That requires urgency right across the board.
Swans players must be thinking, ‘I need to take a hit for the team’. Whether it be a ground ball or a highball, if it’s your turn to go, you must go.
That’s where you win admiration from your teammates and the direct spin-off will be that others will feed off your actions and it will engender the right type of morale and ethos.
Players will think, ‘I’m going to follow suit here because when it’s my turn to go and I don’t go, then I’m the weak link in that chain’.
No one wants to live with that when you’ve signed off on a mantra for what you’re going to stand for.
If you don’t live and breathe that creed you will know you’ve let the other 21 blokes down and that will be the Dane Rampe message.
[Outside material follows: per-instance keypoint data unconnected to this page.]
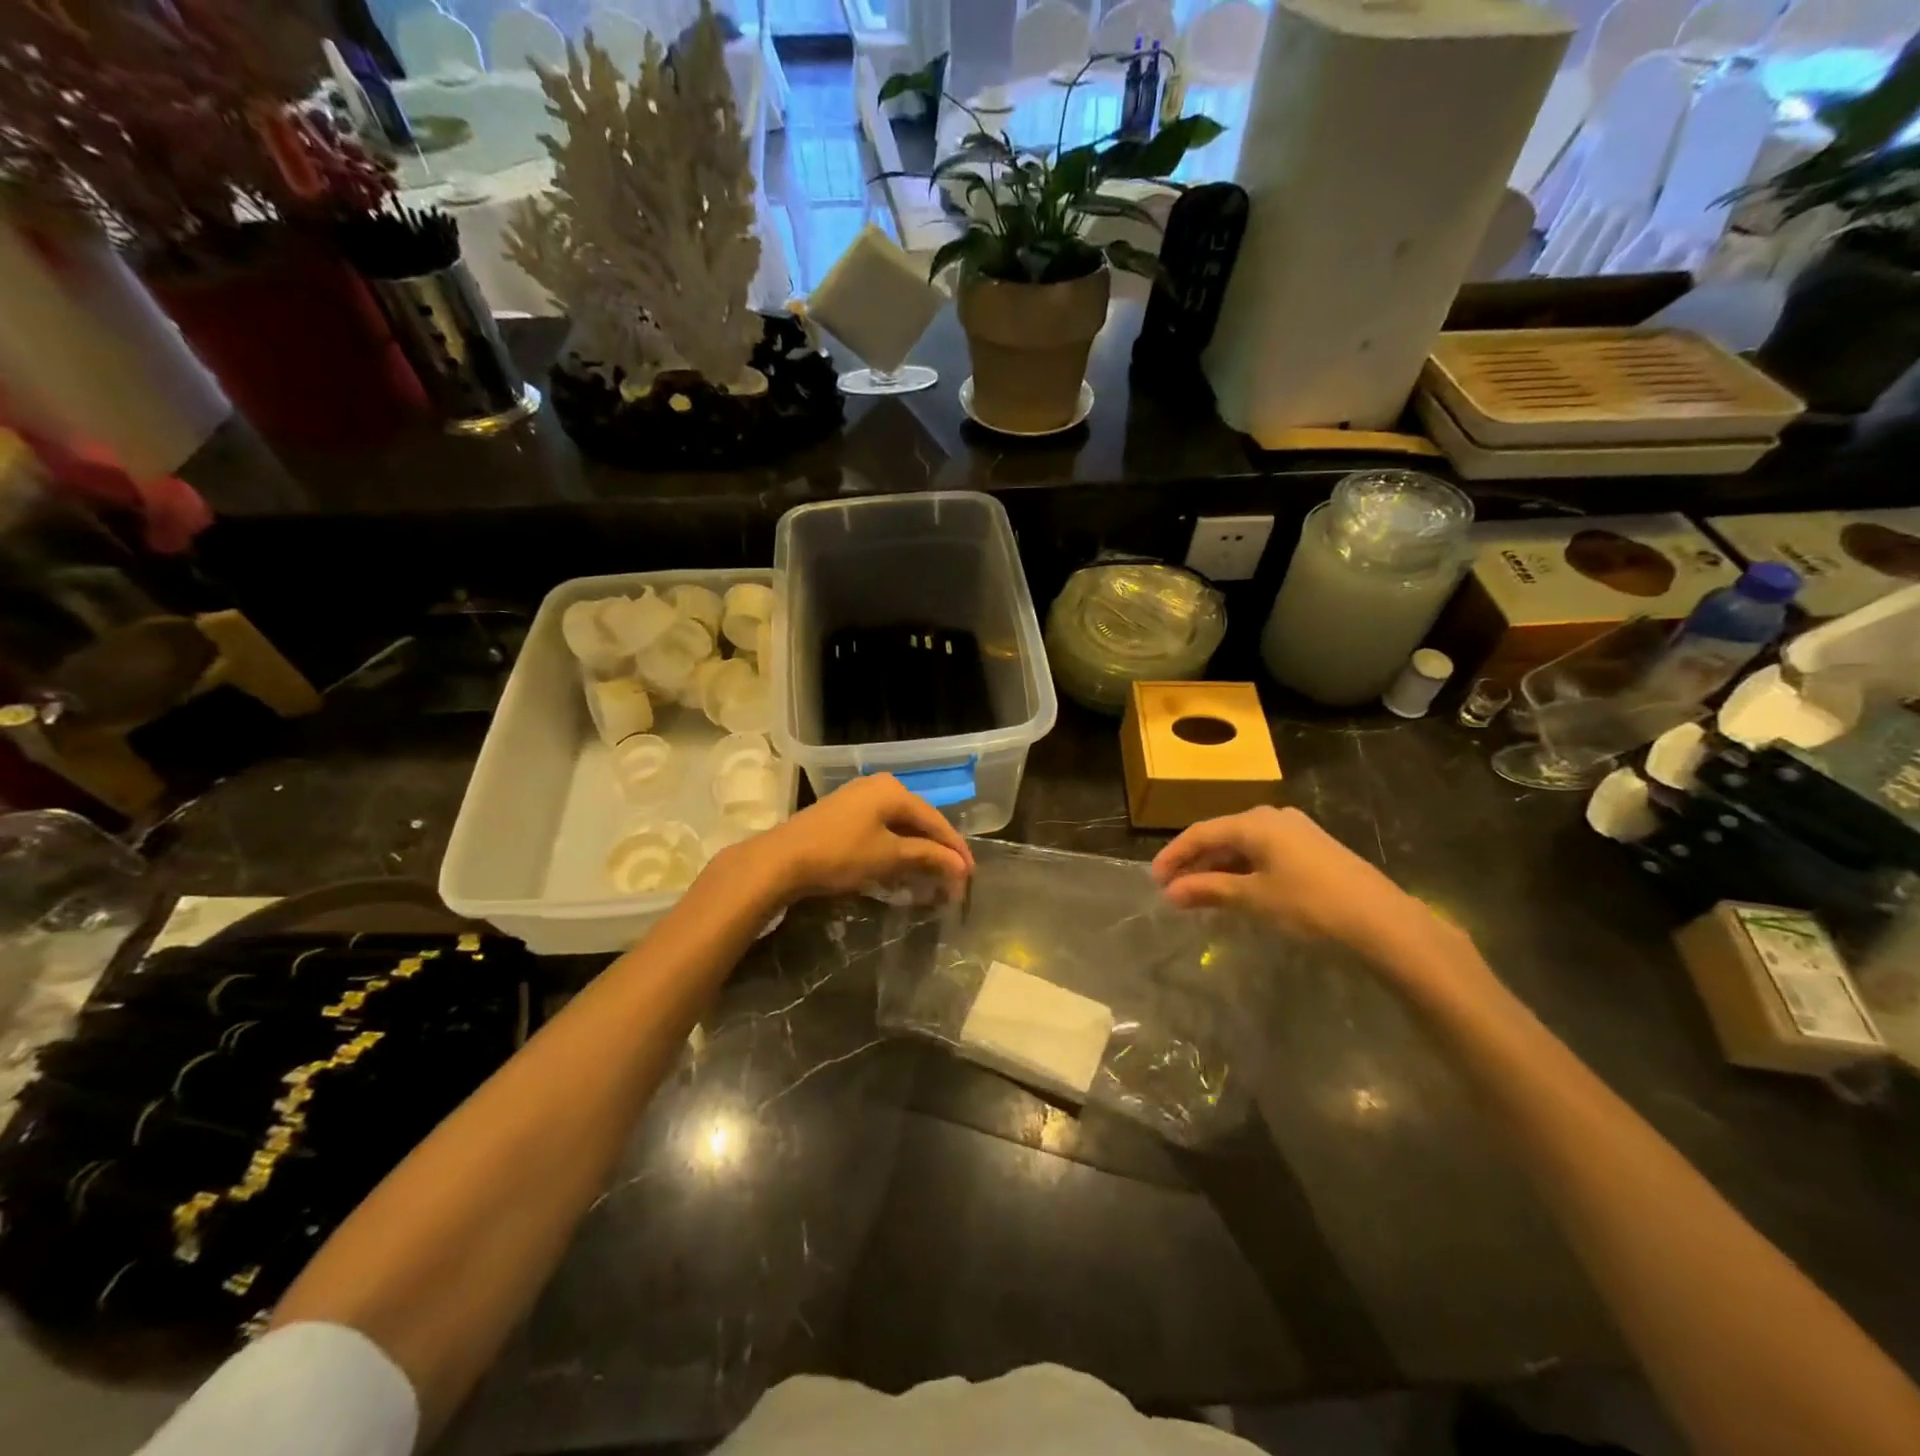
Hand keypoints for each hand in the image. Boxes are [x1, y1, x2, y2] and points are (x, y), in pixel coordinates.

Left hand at [733, 774, 974, 904]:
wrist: (780, 860)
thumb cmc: (840, 854)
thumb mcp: (889, 856)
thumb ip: (928, 857)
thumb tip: (961, 867)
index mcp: (893, 790)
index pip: (935, 820)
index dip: (955, 849)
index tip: (970, 875)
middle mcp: (878, 786)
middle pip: (918, 821)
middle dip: (936, 852)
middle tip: (952, 879)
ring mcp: (858, 799)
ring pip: (898, 827)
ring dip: (915, 854)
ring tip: (929, 880)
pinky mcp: (842, 815)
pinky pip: (880, 831)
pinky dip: (893, 851)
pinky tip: (898, 871)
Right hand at [1151, 806, 1434, 956]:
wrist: (1382, 920)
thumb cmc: (1310, 903)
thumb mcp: (1253, 898)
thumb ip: (1209, 890)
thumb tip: (1170, 893)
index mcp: (1254, 822)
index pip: (1201, 833)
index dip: (1174, 856)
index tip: (1154, 880)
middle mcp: (1272, 817)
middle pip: (1221, 836)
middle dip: (1195, 862)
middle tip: (1173, 888)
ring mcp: (1295, 831)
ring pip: (1243, 845)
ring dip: (1218, 868)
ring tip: (1199, 894)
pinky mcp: (1311, 848)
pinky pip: (1263, 853)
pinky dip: (1242, 870)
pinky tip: (1236, 890)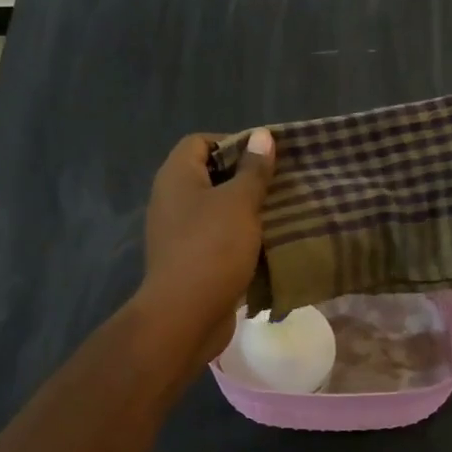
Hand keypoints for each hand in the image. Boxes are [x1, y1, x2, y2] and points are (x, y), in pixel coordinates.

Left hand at [139, 130, 274, 361]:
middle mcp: (171, 200)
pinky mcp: (189, 261)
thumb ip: (253, 170)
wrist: (185, 316)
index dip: (232, 142)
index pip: (200, 141)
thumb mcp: (239, 203)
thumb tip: (262, 135)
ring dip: (245, 211)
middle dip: (245, 179)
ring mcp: (177, 233)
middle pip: (210, 176)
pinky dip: (239, 239)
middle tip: (279, 185)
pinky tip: (266, 245)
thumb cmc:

If it’s season on the line, the senior players have got to drive the standards and the will and appetite for the contest.
It’s got to be Josh Kennedy, it’s got to be Luke Parker, it’s got to be Isaac Heeney, it’s got to be Lance Franklin, it’s got to be George Hewitt and it’s got to be Rampe.
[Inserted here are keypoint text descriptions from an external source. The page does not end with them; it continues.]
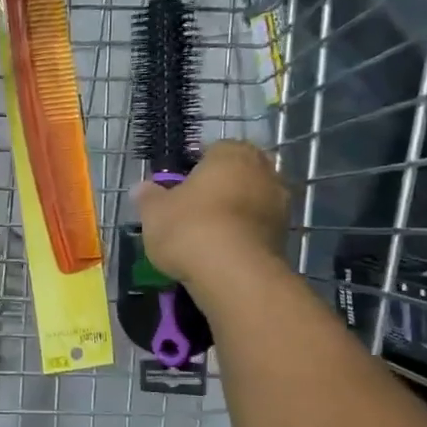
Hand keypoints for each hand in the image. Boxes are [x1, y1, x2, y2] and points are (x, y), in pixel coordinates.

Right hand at [134, 140, 289, 289]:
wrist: (234, 275)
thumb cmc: (190, 228)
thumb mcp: (155, 212)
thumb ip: (148, 196)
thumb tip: (142, 188)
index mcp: (232, 154)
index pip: (213, 150)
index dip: (194, 168)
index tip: (178, 188)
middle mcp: (263, 171)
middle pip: (236, 175)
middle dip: (219, 188)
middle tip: (193, 210)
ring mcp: (279, 204)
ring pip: (250, 202)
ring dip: (234, 213)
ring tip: (207, 236)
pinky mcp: (285, 236)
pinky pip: (257, 228)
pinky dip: (243, 235)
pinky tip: (223, 252)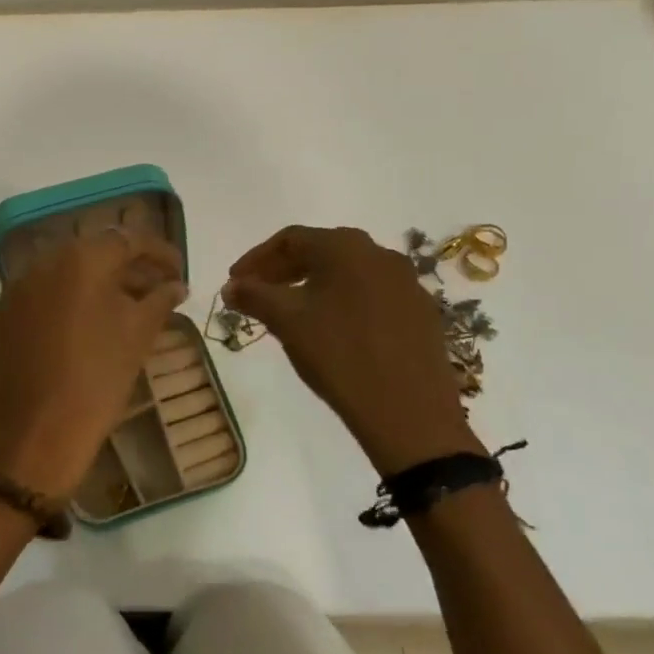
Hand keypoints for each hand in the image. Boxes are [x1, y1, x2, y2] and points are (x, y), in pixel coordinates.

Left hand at [0, 228, 186, 497]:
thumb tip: (175, 285)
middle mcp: (41, 264)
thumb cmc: (96, 382)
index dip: (160, 252)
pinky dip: (60, 307)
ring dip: (92, 285)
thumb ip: (160, 300)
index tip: (180, 271)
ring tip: (119, 309)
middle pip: (92, 253)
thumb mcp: (138, 338)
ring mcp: (12, 292)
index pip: (128, 239)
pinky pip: (36, 302)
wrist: (31, 440)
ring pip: (60, 275)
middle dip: (126, 266)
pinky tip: (76, 333)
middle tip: (154, 288)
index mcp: (80, 260)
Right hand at [224, 225, 480, 474]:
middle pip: (321, 252)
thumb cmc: (340, 356)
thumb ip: (254, 296)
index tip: (234, 282)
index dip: (256, 259)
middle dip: (283, 271)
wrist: (411, 415)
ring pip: (348, 274)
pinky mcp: (421, 314)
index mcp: (346, 247)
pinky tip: (332, 332)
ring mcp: (407, 284)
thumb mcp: (288, 322)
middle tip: (257, 295)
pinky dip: (343, 304)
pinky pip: (371, 296)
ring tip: (291, 314)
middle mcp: (380, 254)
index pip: (290, 239)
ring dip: (313, 287)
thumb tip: (231, 286)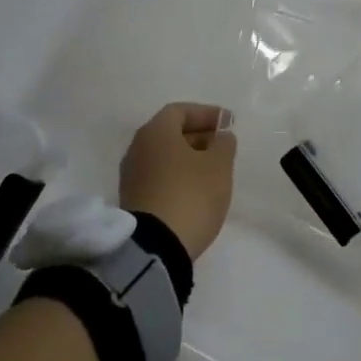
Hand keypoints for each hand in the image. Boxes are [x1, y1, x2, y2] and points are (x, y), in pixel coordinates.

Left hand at [118, 102, 236, 260]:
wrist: (155, 249)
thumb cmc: (191, 195)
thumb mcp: (219, 165)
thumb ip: (224, 143)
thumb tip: (220, 137)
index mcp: (156, 132)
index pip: (181, 111)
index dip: (207, 114)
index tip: (228, 123)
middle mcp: (137, 148)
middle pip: (170, 133)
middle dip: (198, 135)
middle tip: (222, 145)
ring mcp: (131, 176)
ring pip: (164, 156)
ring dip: (188, 157)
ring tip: (213, 169)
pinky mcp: (133, 201)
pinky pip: (159, 177)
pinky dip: (177, 176)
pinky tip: (195, 189)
‘I’m going to fight like hell to win that contest and that will win admiration from my teammates.’
But the reality from a Sydney standpoint is it’s going to be easier said than done. Quite simply, they’ve been belted in the contest this year.
Sydney are ranked 17th in the competition for contested footy and clearances and against GWS, territory will be a major issue for them.
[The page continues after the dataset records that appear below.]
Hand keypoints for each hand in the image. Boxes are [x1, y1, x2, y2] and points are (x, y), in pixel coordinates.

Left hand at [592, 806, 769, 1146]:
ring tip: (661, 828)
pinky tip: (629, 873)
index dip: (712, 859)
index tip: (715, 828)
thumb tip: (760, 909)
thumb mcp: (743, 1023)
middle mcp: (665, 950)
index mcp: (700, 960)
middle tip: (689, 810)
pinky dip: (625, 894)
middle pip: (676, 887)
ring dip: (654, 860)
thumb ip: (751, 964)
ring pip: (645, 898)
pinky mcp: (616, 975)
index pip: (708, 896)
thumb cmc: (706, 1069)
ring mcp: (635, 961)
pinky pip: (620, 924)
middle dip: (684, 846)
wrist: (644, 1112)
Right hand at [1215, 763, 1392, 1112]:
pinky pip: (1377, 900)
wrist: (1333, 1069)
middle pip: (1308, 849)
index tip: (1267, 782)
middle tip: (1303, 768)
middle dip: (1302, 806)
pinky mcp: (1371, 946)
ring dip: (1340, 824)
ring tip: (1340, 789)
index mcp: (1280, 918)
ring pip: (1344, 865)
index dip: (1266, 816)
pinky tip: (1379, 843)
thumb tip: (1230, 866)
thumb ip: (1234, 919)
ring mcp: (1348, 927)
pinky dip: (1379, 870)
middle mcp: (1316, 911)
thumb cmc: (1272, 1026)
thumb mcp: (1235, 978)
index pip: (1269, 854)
They’re ranked last for inside 50 differential and if they allow the footy to live in the GWS forward 50, it tells me Stephen Coniglio, Tim Taranto, Josh Kelly and Jacob Hopper will all have big games and have dominated the midfield clash.
The Giants have been super-efficient with their inside 50s, scoring 47 per cent of the time.
Toby Greene is a star and GWS are a much better team with him back. Not only because of his presence but also because of his goalkicking craft and ability. He brings a bit of mongrel to the Giants that they otherwise haven’t got.
Opposition clubs are on edge when Greene is around that forward 50.
In my eyes, this derby swings enormously on the battle between Lance Franklin and Phil Davis, who has been named despite ankle concerns.
Davis mastered Buddy in last year’s final. He doesn’t allow Buddy to get goal side of him and when you own that back space, you put it into Buddy’s mind that he has to venture up the ground.
I reckon the Giants will be really happy if Buddy is winning the ball 70 or 80 metres from goal rather than in the scoring range.
If Davis had been ruled out, I’m not sure the Giants had another who can play that role on Buddy.
Aidan Corr has the athleticism, but is he strong enough in the contest, or good enough with mobility? Good luck with that.